▶ EXERCISE TASKS
#1 Using the Spark RDD post, explain why calling rdd.map(_ * 10) gives back an RDD instead of a collection of values. Answer in one to three sentences.
#2 Reproduce the Spark RDD post from "Type I: Transformation" up to and including "result of transformation.".

▶ GIVEN TEXT
───

Home  >   Blog  >   Comparison of Running Time of Cached/Uncached Spark RDD

2017-04-16

Comparison of Running Time of Cached/Uncached Spark RDD

  Support by donation   Gift a cup of coffee


Resilient Distributed Dataset (RDD) is a distributed parallel data model in Spark. The model enables us to think of our distributed data like a single collection. In this article, I introduce some basics and show experimental result which clearly demonstrates the strength of RDD.

First and foremost, there are two different types of operations for RDD: transformation and action.

Type I: Transformation

Transformation corresponds to Scala transformers such as map() and filter(); we can apply both map() and filter() operations for RDDs in a similar way to the standard Scala collections.

In the Scala collections, this kind of operations return a new collection as:

scala> Seq(1, 2, 3).map(_ * 10)
res: Seq[Int] = List(10, 20, 30)

In RDDs, transformation similarly behaves; a new RDD will be returned as a result of transformation.

However, there is a huge difference between Scala collections and RDDs: result of transformation is NOT immediately computed. That is, transformation stands on laziness.

In case that we have a RDD which contains same values as the above example, rdd.map() does not return any "collections":

scala> val rdd: RDD[Int] = sc.parallelize(Seq(1, 2, 3))
rdd: org.apache.spark.rdd.RDD[Int] = ParallelCollectionRDD[5] at parallelize at <console>:20

scala> rdd.map(_ * 10)
res: org.apache.spark.rdd.RDD[Int] = MapPartitionsRDD[6] at map at <console>:22

Note that, if you want to compute RDD and convert it to Scala collection, you can use collect() operation as follows.

scala> rdd.map(_ * 10).collect()
res: Array[Int] = Array(10, 20, 30)

Type II: Action

Action corresponds to Scala accessors e.g., fold() and aggregate(), and the usage is very similar to what Scala collections do.

Importantly, in contrast to transformations, actions return something like value.

scala> Seq(1, 2, 3).fold(0)(_ + _)
res: Int = 6
scala> val rdd: RDD[Int] = sc.parallelize(Seq(1, 2, 3))
rdd: org.apache.spark.rdd.RDD[Int] = ParallelCollectionRDD[5] at parallelize at <console>:20

scala> rdd.fold(0)(_ + _)

───

▶ INFORMATION GIVEN
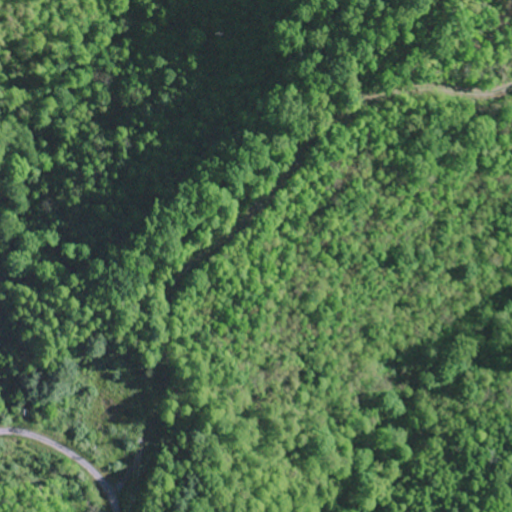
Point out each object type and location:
road: (80, 453)
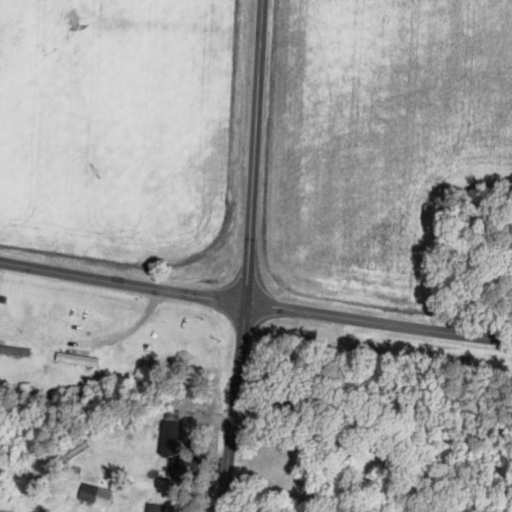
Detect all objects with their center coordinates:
road: (252, 256)
road: (257, 302)
building: (170, 437)
building: (96, 495)
building: (155, 508)
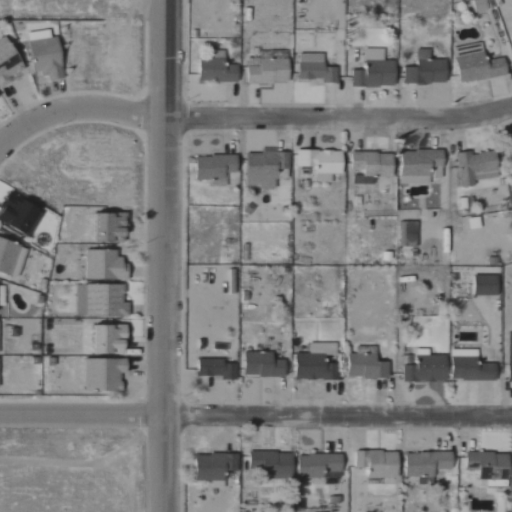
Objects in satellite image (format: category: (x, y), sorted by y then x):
building: (479, 6)
building: (43, 56)
building: (7, 65)
building: (475, 65)
building: (314, 69)
building: (215, 70)
building: (424, 71)
building: (266, 72)
building: (374, 72)
road: (76, 107)
road: (338, 120)
building: (509, 152)
building: (321, 163)
building: (417, 165)
building: (473, 166)
building: (213, 167)
building: (370, 167)
building: (263, 168)
building: (19, 214)
building: (107, 227)
building: (407, 234)
building: (7, 256)
road: (163, 256)
building: (103, 266)
building: (484, 285)
building: (99, 300)
building: (107, 339)
building: (509, 358)
building: (315, 363)
building: (261, 365)
building: (365, 366)
building: (469, 367)
building: (424, 368)
building: (215, 369)
building: (102, 374)
road: (81, 414)
road: (337, 415)
building: (271, 464)
building: (377, 464)
building: (425, 464)
building: (318, 467)
building: (487, 467)
building: (213, 468)
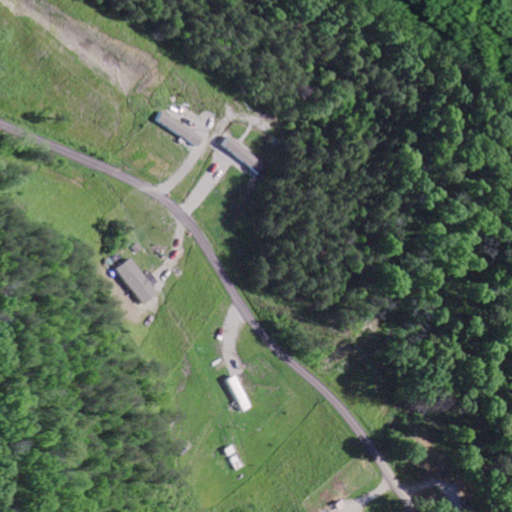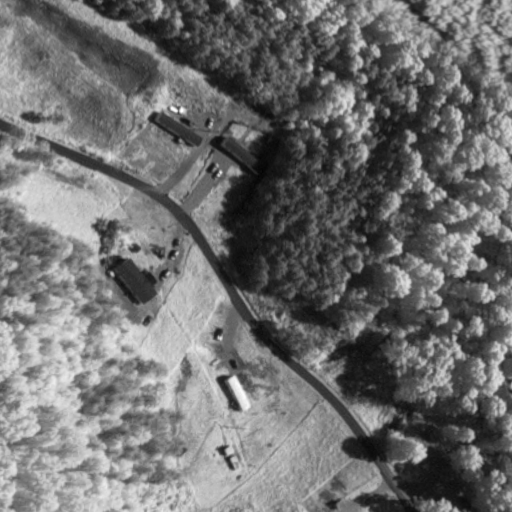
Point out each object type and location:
building: (173, 129)
building: (241, 156)
building: (135, 281)
road: (229, 285)
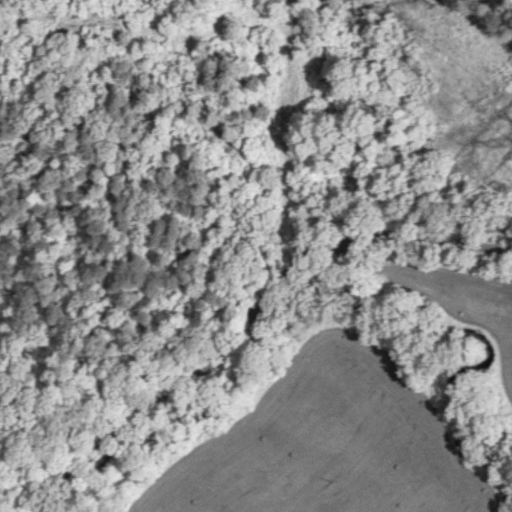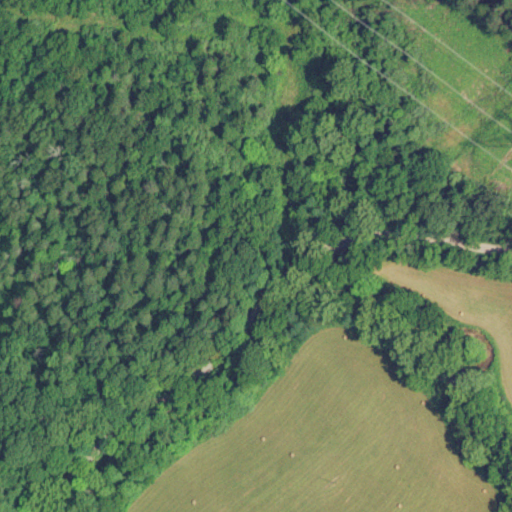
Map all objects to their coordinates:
road: (249, 305)
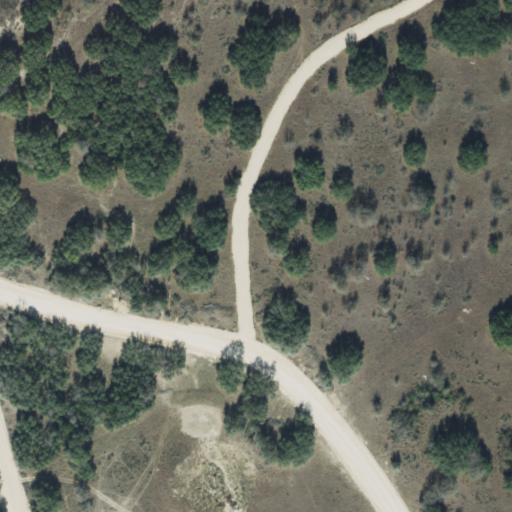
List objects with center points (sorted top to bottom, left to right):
road: (121, 319)
road: (323, 425)
road: (9, 481)
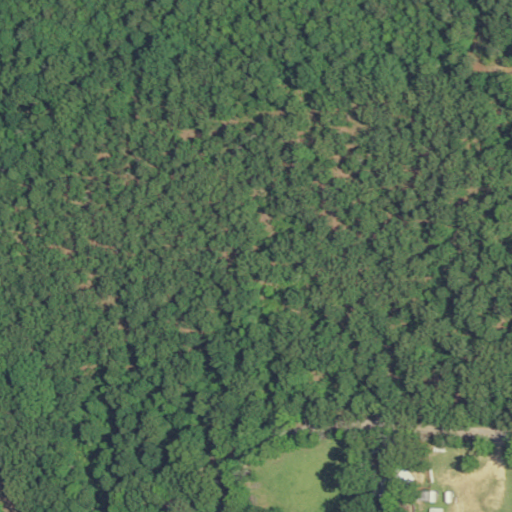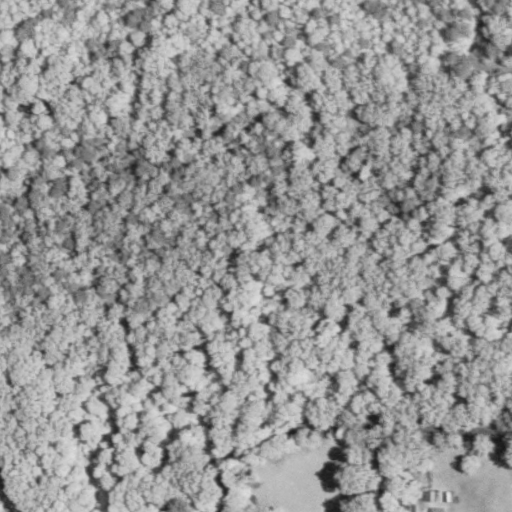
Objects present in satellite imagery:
road: (325, 425)
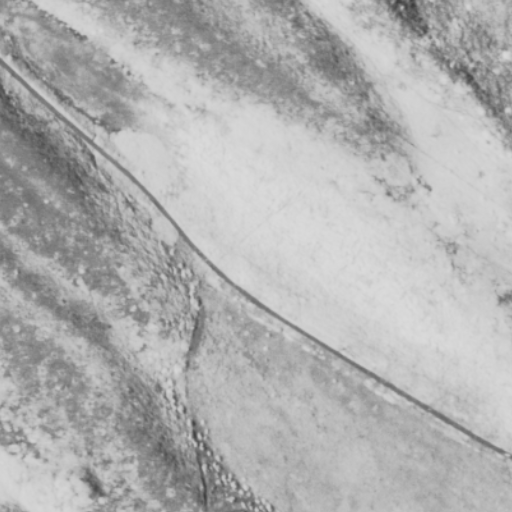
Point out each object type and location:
road: (234, 288)
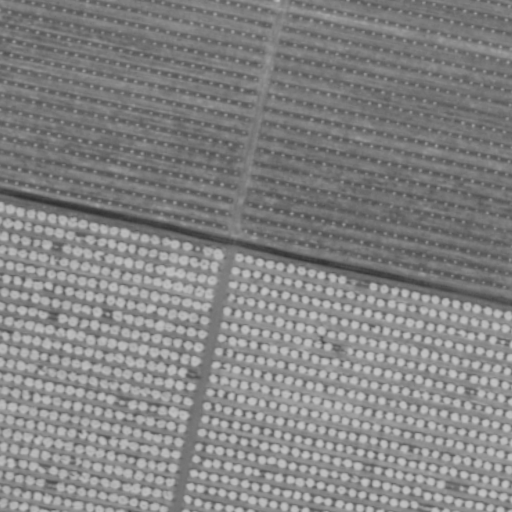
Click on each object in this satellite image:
crop: (134, 103)
crop: (393, 138)
road: (255, 249)
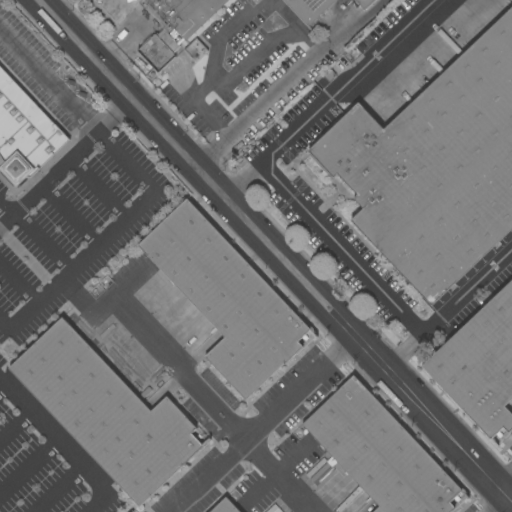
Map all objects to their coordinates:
building: (226, 11)
road: (126, 12)
road: (349, 18)
road: (289, 19)
building: (200, 22)
road: (118, 46)
building: (159, 47)
building: (193, 49)
building: (195, 49)
road: (252, 61)
road: (51, 80)
road: (121, 117)
building: (23, 132)
building: (23, 133)
road: (134, 156)
building: (433, 165)
building: (434, 166)
road: (54, 179)
road: (3, 180)
road: (102, 187)
road: (9, 204)
road: (74, 214)
road: (442, 224)
road: (44, 243)
parking lot: (58, 244)
road: (340, 247)
road: (274, 251)
road: (79, 263)
road: (19, 286)
building: (225, 297)
building: (225, 298)
road: (156, 343)
building: (478, 363)
building: (480, 364)
road: (1, 387)
road: (1, 389)
road: (20, 408)
building: (105, 411)
building: (104, 412)
road: (261, 424)
road: (13, 427)
road: (53, 443)
building: (378, 453)
building: (379, 453)
road: (28, 472)
road: (502, 475)
road: (87, 478)
road: (60, 492)
road: (99, 505)
building: (223, 506)
building: (224, 506)
road: (359, 508)
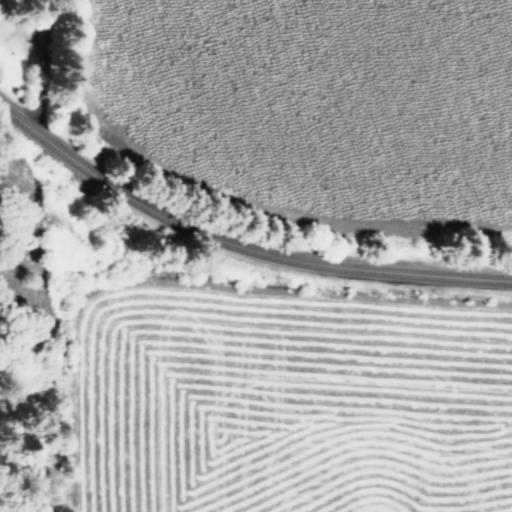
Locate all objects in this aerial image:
road: (39, 67)
road: (238, 250)
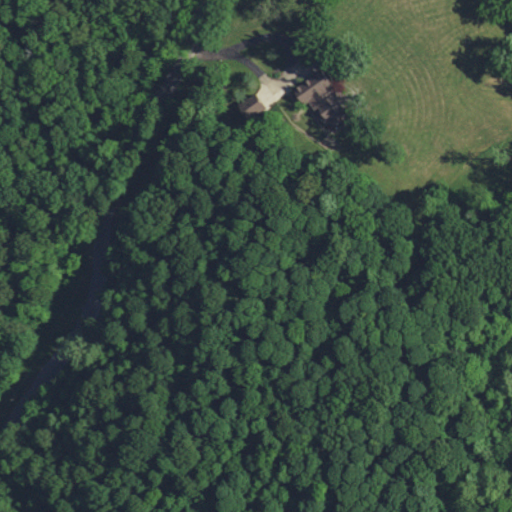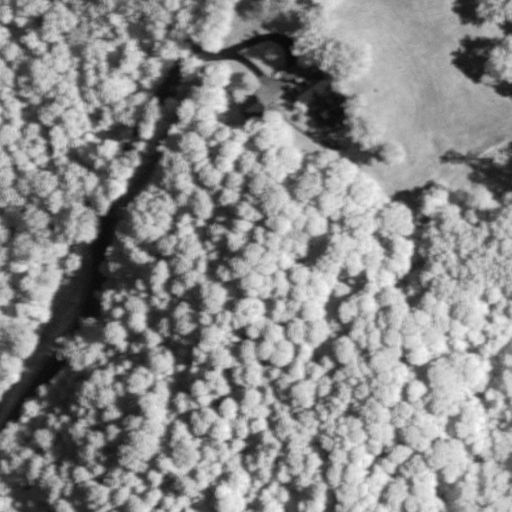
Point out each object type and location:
building: (320, 98)
road: (107, 228)
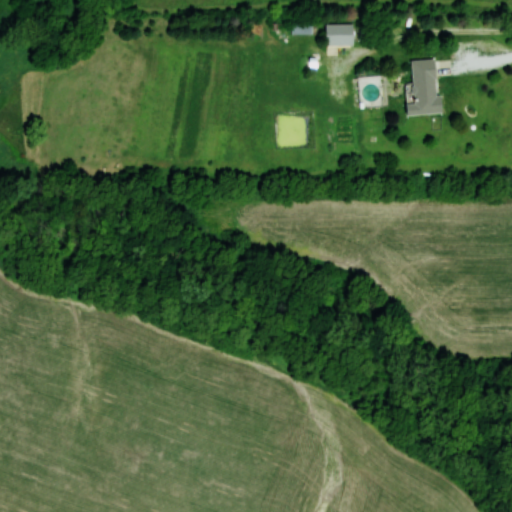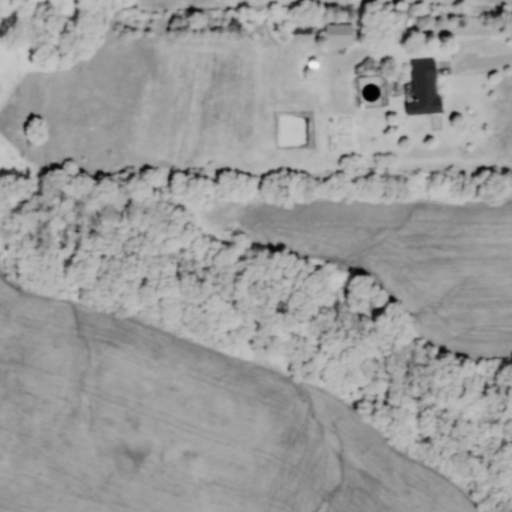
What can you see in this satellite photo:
building: (300, 27)
building: (338, 32)
building: (423, 86)
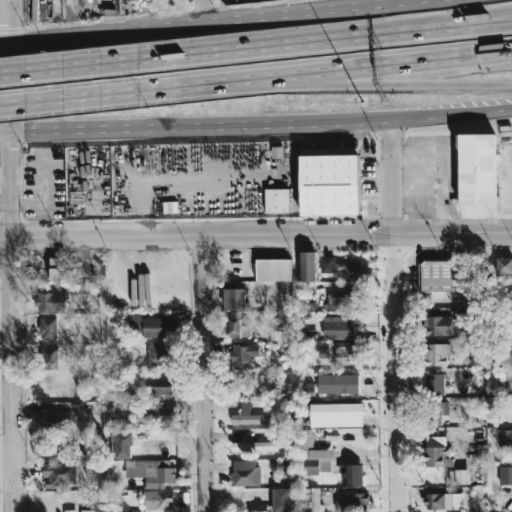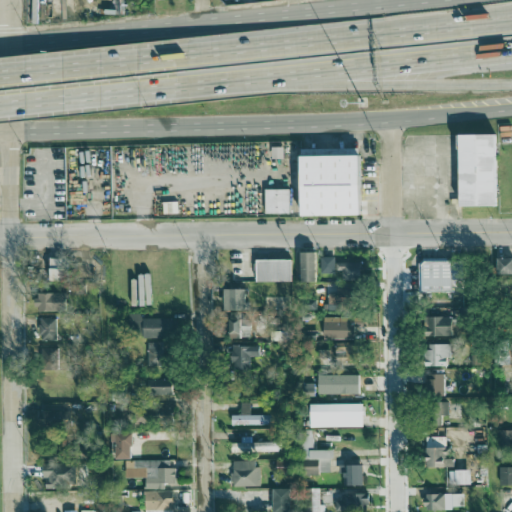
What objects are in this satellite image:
road: (392, 0)
road: (206, 12)
road: (200, 24)
road: (349, 30)
road: (454, 31)
road: (292, 49)
road: (459, 62)
road: (94, 69)
road: (342, 74)
road: (244, 84)
road: (394, 86)
road: (105, 98)
road: (256, 125)
building: (478, 169)
building: (478, 169)
building: (330, 181)
building: (330, 181)
building: (276, 200)
building: (277, 201)
road: (256, 237)
road: (9, 255)
building: (326, 262)
building: (326, 262)
building: (307, 265)
building: (308, 265)
building: (504, 265)
building: (504, 265)
building: (55, 268)
building: (55, 268)
building: (272, 269)
building: (348, 269)
building: (273, 270)
building: (348, 270)
building: (439, 276)
building: (440, 276)
building: (233, 297)
building: (234, 298)
building: (340, 298)
building: (341, 298)
building: (50, 301)
building: (51, 301)
road: (396, 315)
building: (134, 322)
building: (135, 322)
building: (437, 325)
building: (340, 326)
building: (341, 326)
building: (438, 326)
building: (157, 327)
building: (157, 327)
building: (47, 328)
building: (47, 329)
building: (510, 346)
building: (510, 346)
building: (343, 350)
building: (343, 350)
building: (156, 352)
building: (156, 353)
building: (436, 354)
building: (436, 354)
building: (242, 355)
building: (242, 356)
building: (48, 357)
building: (49, 358)
road: (203, 375)
building: (332, 379)
building: (332, 379)
building: (434, 383)
building: (434, 383)
building: (159, 386)
building: (160, 386)
building: (438, 412)
building: (438, 412)
building: (336, 414)
building: (139, 415)
building: (140, 415)
building: (337, 415)
building: (249, 416)
building: (250, 417)
building: (54, 418)
building: (54, 418)
building: (504, 437)
building: (504, 437)
building: (121, 445)
building: (122, 445)
building: (253, 445)
building: (253, 446)
building: (436, 452)
building: (436, 452)
building: (313, 455)
building: (313, 456)
building: (281, 463)
building: (282, 464)
building: (150, 471)
building: (151, 472)
building: (244, 473)
building: (245, 473)
building: (351, 473)
building: (57, 474)
building: (58, 474)
building: (351, 474)
building: (505, 475)
building: (505, 475)
building: (462, 476)
building: (462, 476)
building: (280, 499)
building: (280, 499)
building: (312, 500)
building: (313, 500)
building: (157, 501)
building: (157, 501)
building: (438, 501)
building: (438, 501)
building: (69, 511)
building: (69, 511)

───

▶ EXERCISE RESULTS
#1 RDD transformations such as map() are lazy, so their results are not computed right away. The call therefore returns only a new RDD, and the values appear only after an operation such as collect() computes it.

#2
Type I: Transformation

Transformation corresponds to Scala transformers such as map() and filter(); we can apply both map() and filter() operations for RDDs in a similar way to the standard Scala collections.

In the Scala collections, this kind of operations return a new collection as:

scala> Seq(1, 2, 3).map(_ * 10)
res: Seq[Int] = List(10, 20, 30)

In RDDs, transformation similarly behaves; a new RDD will be returned as a result of transformation.